EXCERPT TO READ >>
== Segment start ==

And he spends weeks, and weeks and months in the miserable town jail of Gao, where he's abused. And then at the end of a certain period of time, he's told that he's going to have his hand amputated, in fact his forearm right below his elbow.

And it's his own brother who pronounces the sentence, and it's his own brother who wields the butcher's knife and cuts it off. And this is, of course, a very disturbing story, which Moctar Toure recounted to me, hopelessly, in a bus station in Bamako, where he now spends most of his days. He was a truck driver. He obviously can't work anymore.

And so yes, it is rather shocking that his own brother performed this operation. And then I spoke with Aliou Toure, the brother, the commissioner of police, and he freely admitted it. And again, he said that the Quran gave him no choice but to perform this terrible operation on his brother (unintelligible)...

GROSS: Let me just stop you here and read the quote that - this is what he said to you. This is how you quoted him in the article. The brother, the police commissioner who performed the amputation, said, "you know, my brother stole nine times. He's my own brother. God told us to do it. God created my brother. God created me. You must read the Quran to see what I say is true. This is in the Quran. That's why we do it."

== Segment end ==

JOB 1 >> Transcribe the interview transcript starting with "And he spends" and going on through "his brother (unintelligible)...".
The rows below have no connection to the interview transcript.

EXTRACTED RECORDS >>

== Segment start ==

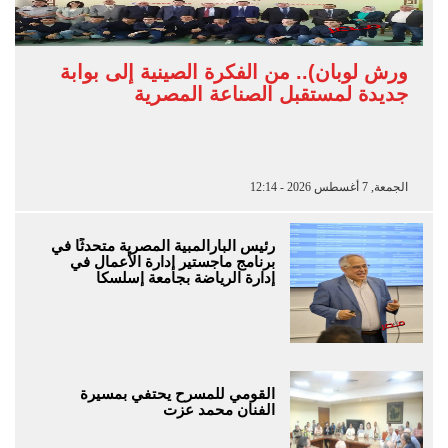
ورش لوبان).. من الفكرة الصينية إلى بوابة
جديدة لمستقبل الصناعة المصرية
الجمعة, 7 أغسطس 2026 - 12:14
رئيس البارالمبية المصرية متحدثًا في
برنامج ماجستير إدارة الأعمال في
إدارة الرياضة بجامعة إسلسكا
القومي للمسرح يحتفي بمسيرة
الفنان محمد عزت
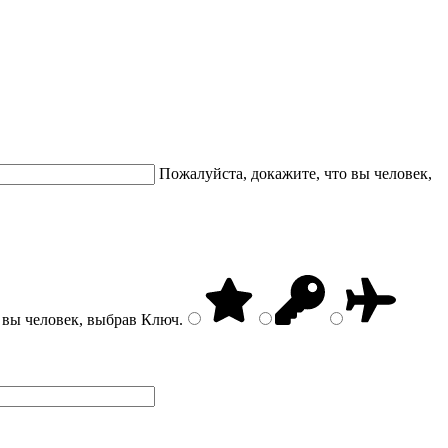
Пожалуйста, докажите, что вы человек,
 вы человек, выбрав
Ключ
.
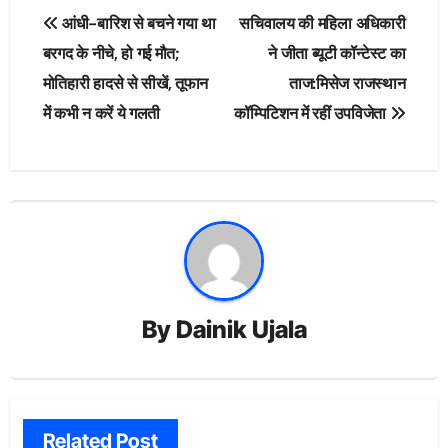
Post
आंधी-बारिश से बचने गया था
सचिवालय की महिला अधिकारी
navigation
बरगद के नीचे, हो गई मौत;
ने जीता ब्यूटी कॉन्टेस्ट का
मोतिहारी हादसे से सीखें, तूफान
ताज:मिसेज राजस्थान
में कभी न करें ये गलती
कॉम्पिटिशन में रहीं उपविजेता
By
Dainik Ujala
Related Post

== Segment end ==
== Segment start ==

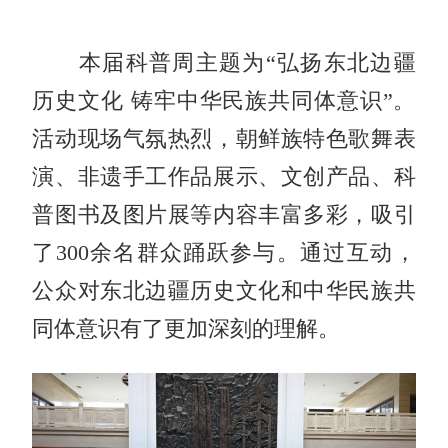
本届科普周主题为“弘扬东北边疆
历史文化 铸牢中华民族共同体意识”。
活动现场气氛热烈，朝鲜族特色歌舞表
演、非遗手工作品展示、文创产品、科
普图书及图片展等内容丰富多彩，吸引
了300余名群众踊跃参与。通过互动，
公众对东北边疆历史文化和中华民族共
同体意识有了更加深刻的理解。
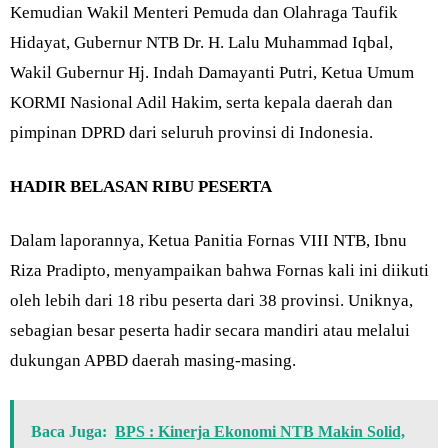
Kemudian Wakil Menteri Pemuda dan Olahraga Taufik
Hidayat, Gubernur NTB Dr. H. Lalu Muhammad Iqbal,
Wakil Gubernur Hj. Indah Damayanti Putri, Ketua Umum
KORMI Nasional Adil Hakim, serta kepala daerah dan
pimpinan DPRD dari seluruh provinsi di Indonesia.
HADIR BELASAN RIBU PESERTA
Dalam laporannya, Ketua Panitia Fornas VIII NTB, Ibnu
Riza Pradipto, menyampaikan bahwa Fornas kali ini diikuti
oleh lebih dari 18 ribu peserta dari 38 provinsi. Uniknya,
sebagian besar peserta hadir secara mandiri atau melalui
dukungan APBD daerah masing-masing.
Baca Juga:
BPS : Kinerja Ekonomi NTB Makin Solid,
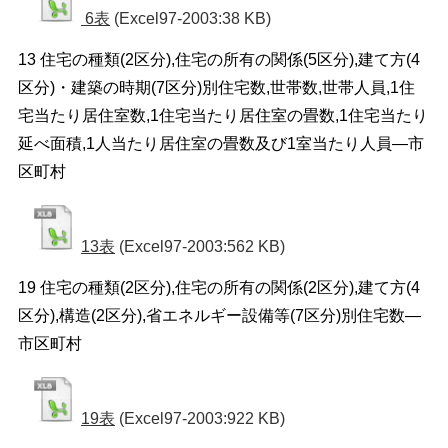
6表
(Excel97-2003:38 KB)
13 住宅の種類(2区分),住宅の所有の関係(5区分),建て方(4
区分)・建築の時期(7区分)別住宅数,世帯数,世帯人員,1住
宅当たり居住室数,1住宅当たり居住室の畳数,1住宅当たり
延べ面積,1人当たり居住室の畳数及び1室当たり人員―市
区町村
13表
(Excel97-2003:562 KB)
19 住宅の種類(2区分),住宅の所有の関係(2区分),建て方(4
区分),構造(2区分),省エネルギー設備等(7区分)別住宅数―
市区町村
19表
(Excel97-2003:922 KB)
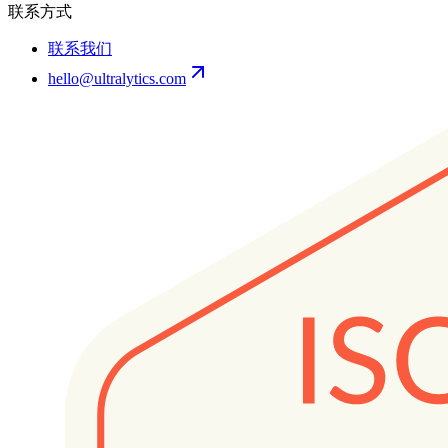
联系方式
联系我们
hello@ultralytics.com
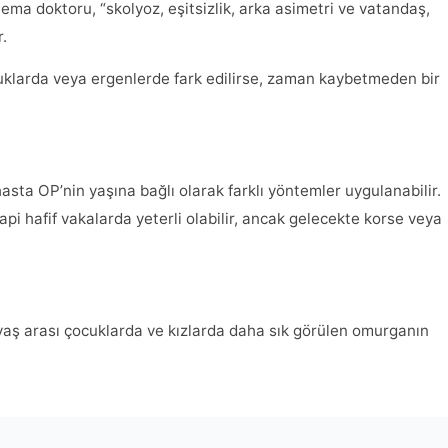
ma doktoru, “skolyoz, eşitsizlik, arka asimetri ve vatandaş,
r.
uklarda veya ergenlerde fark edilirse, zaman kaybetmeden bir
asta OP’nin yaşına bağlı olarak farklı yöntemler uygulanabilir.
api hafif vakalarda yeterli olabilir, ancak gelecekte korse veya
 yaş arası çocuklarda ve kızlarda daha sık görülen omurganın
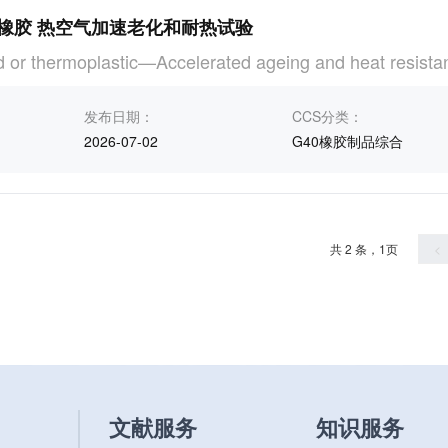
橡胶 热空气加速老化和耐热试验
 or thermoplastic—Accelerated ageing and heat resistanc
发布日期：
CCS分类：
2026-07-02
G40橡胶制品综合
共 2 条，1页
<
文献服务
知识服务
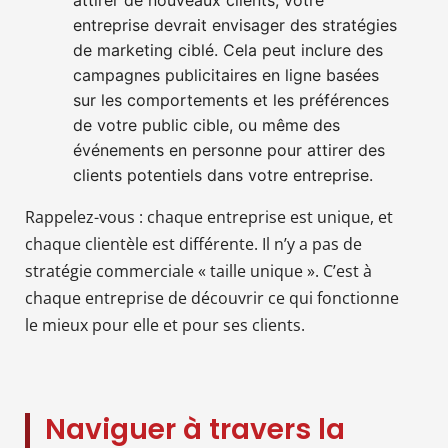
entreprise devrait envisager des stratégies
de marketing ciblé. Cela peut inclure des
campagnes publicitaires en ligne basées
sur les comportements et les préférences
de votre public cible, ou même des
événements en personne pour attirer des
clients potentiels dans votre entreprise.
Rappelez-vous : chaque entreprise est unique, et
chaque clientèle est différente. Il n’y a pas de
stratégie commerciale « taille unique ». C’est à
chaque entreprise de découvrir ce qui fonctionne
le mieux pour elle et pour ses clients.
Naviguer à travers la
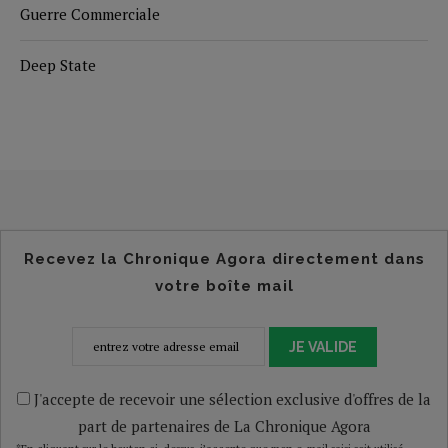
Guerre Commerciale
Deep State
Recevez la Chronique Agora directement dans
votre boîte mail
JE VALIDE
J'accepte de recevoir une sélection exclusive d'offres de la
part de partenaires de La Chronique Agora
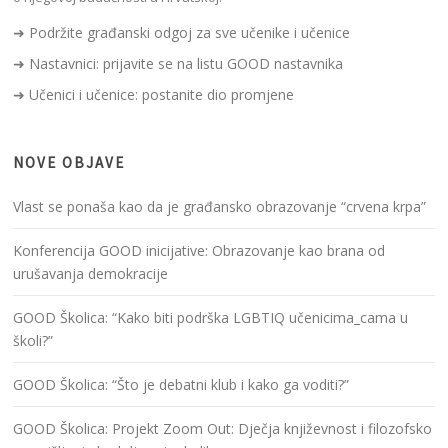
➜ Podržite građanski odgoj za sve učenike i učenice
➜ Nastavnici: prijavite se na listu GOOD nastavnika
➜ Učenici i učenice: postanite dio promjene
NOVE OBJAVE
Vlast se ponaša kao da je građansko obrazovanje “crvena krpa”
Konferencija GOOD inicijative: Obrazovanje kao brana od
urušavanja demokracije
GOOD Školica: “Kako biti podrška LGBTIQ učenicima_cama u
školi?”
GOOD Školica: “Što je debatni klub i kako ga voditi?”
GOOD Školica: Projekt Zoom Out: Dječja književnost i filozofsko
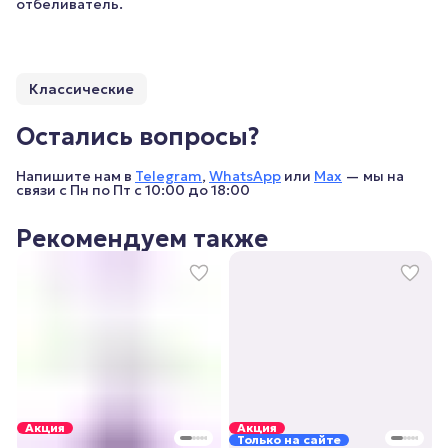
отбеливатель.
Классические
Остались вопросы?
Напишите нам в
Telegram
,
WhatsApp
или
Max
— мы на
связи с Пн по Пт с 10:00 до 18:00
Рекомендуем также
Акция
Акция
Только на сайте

== Segment end ==

JOB 2 >> Pick out every line in the rows that contains the word "chaque".

ANSWER AREA 1 >>
And he spends weeks, and weeks and months in the miserable town jail of Gao, where he's abused. And then at the end of a certain period of time, he's told that he's going to have his hand amputated, in fact his forearm right below his elbow.

And it's his own brother who pronounces the sentence, and it's his own brother who wields the butcher's knife and cuts it off. And this is, of course, a very disturbing story, which Moctar Toure recounted to me, hopelessly, in a bus station in Bamako, where he now spends most of his days. He was a truck driver. He obviously can't work anymore.

And so yes, it is rather shocking that his own brother performed this operation. And then I spoke with Aliou Toure, the brother, the commissioner of police, and he freely admitted it. And again, he said that the Quran gave him no choice but to perform this terrible operation on his brother (unintelligible)...

ANSWER AREA 2 >>
Rappelez-vous : chaque entreprise est unique, et
chaque clientèle est différente. Il n’y a pas de
chaque entreprise de découvrir ce qui fonctionne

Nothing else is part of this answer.